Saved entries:
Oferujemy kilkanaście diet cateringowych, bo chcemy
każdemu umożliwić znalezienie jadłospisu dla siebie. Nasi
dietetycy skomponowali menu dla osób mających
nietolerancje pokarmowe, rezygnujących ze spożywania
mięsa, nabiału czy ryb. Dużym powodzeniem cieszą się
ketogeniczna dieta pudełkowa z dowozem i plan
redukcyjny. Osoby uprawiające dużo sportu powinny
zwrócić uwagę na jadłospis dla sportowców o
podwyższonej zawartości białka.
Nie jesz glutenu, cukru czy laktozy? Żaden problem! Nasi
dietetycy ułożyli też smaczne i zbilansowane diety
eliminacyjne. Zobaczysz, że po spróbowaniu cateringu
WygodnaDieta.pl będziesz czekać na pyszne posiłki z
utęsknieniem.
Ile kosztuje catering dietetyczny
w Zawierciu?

● Your objective
Beginning at the line that holds "nietolerancje pokarmowe, rezygnujących", copy every line through the end of the entries exactly as given, and only those lines.

● Finished task
nietolerancje pokarmowe, rezygnujących ze spożywania
mięsa, nabiału czy ryb. Dużym powodzeniem cieszą się
ketogeniczna dieta pudełkowa z dowozem i plan
redukcyjny. Osoby uprawiające dużo sportu powinny
zwrócić uwagę na jadłospis dla sportowców o
podwyższonej zawartości białka.
Nie jesz glutenu, cukru czy laktozy? Żaden problem! Nasi
dietetycy ułożyli też smaczne i zbilansowane diety
eliminacyjne. Zobaczysz, że po spróbowaniu cateringu
WygodnaDieta.pl będziesz czekać na pyszne posiłki z
utęsknieniem.
Ile kosztuje catering dietetyczny
w Zawierciu?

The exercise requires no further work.